Front-end code change data:
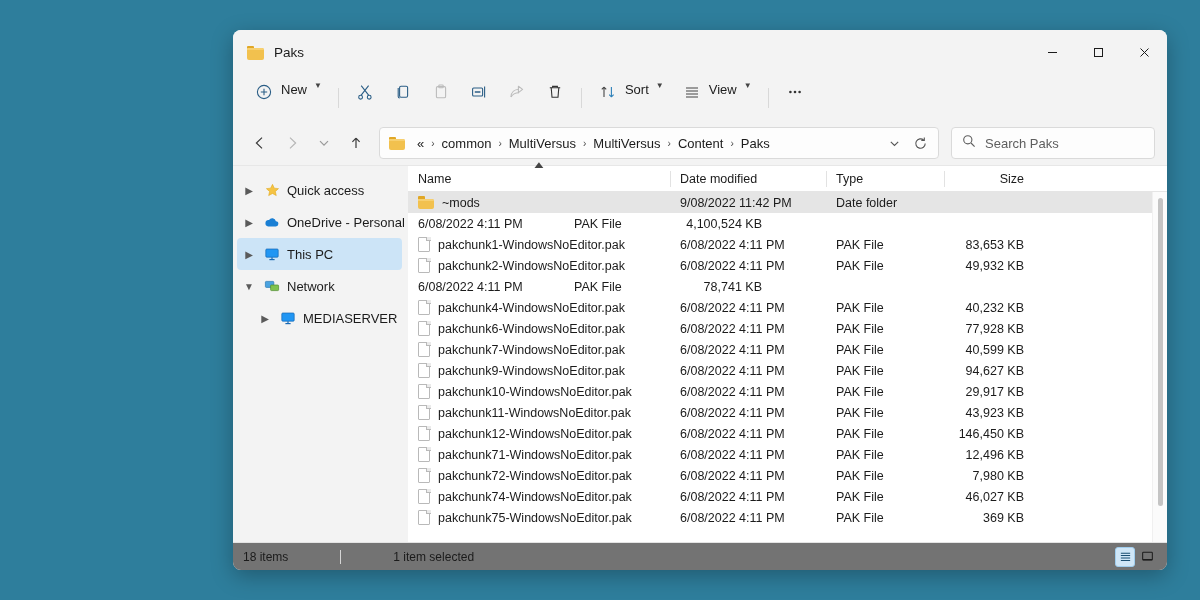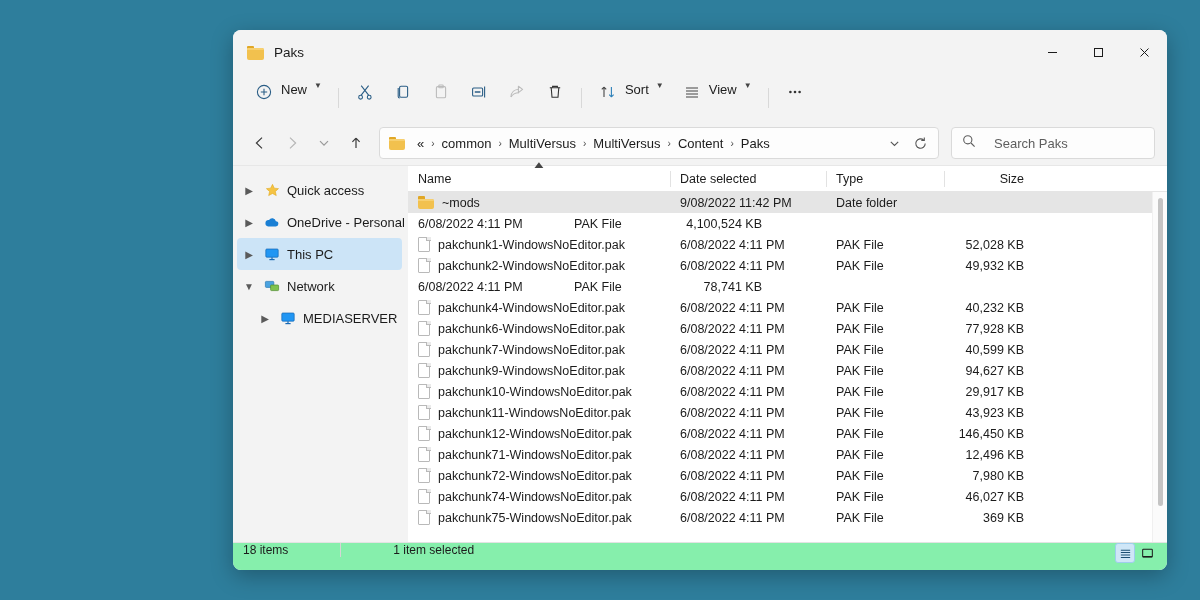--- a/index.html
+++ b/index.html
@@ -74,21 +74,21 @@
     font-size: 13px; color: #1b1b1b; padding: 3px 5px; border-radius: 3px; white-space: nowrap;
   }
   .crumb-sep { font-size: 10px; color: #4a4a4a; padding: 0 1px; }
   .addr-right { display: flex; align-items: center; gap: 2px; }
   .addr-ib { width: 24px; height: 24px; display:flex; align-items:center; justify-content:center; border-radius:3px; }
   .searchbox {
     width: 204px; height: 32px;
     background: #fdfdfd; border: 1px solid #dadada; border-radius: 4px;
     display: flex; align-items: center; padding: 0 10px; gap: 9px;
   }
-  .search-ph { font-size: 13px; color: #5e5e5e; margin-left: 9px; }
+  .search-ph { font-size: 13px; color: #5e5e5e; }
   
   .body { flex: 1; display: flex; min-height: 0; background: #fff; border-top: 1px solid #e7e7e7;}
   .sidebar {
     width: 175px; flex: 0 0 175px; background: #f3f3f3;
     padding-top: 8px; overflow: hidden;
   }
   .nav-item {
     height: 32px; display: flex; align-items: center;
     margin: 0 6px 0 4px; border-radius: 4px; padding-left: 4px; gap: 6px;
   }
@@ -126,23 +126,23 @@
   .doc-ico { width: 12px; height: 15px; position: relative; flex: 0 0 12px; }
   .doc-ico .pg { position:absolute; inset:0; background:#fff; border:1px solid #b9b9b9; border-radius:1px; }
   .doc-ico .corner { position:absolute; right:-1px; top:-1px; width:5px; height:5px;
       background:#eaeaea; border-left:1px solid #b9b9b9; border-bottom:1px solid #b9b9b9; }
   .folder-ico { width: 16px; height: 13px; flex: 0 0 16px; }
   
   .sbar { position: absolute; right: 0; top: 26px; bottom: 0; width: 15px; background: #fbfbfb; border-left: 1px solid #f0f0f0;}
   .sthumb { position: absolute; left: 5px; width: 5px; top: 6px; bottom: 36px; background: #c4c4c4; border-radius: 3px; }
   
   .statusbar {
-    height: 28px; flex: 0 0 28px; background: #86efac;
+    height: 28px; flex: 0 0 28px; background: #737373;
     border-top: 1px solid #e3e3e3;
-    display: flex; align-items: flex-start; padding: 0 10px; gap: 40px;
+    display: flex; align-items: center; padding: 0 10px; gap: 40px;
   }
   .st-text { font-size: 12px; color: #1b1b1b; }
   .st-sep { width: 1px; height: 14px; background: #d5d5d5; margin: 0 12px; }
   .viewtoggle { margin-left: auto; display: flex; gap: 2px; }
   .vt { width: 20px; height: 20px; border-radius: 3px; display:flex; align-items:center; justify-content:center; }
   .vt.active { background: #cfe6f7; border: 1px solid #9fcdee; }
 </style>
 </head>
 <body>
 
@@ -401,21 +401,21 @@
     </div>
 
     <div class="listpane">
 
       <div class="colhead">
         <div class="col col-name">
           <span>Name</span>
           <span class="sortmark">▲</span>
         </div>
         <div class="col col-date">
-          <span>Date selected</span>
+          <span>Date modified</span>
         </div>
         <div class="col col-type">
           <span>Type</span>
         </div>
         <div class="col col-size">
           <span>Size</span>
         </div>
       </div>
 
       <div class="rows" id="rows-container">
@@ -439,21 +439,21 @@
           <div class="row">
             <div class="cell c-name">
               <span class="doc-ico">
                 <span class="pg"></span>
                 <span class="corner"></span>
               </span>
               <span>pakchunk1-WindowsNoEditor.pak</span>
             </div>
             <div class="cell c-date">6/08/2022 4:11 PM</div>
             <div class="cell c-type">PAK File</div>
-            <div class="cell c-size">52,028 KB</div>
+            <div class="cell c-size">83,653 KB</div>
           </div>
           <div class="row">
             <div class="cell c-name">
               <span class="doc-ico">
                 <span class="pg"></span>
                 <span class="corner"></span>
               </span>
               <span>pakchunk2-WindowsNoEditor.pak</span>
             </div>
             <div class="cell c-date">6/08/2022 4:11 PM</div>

▶ Task to carry out
Write out exactly the lines above between the line with "display: flex; align-items: center; padding: 0 10px; gap: 9px;" and the line with "absolute; right: 0;", inclusive, and nothing beyond them.

▶ Exercise solution
     display: flex; align-items: center; padding: 0 10px; gap: 9px;
   }
-  .search-ph { font-size: 13px; color: #5e5e5e; margin-left: 9px; }
+  .search-ph { font-size: 13px; color: #5e5e5e; }
   
   .body { flex: 1; display: flex; min-height: 0; background: #fff; border-top: 1px solid #e7e7e7;}
   .sidebar {
     width: 175px; flex: 0 0 175px; background: #f3f3f3;
     padding-top: 8px; overflow: hidden;
   }
   .nav-item {
     height: 32px; display: flex; align-items: center;
     margin: 0 6px 0 4px; border-radius: 4px; padding-left: 4px; gap: 6px;
   }
@@ -126,23 +126,23 @@
   .doc-ico { width: 12px; height: 15px; position: relative; flex: 0 0 12px; }
   .doc-ico .pg { position:absolute; inset:0; background:#fff; border:1px solid #b9b9b9; border-radius:1px; }
   .doc-ico .corner { position:absolute; right:-1px; top:-1px; width:5px; height:5px;
       background:#eaeaea; border-left:1px solid #b9b9b9; border-bottom:1px solid #b9b9b9; }
   .folder-ico { width: 16px; height: 13px; flex: 0 0 16px; }
   
   .sbar { position: absolute; right: 0; top: 26px; bottom: 0; width: 15px; background: #fbfbfb; border-left: 1px solid #f0f0f0;}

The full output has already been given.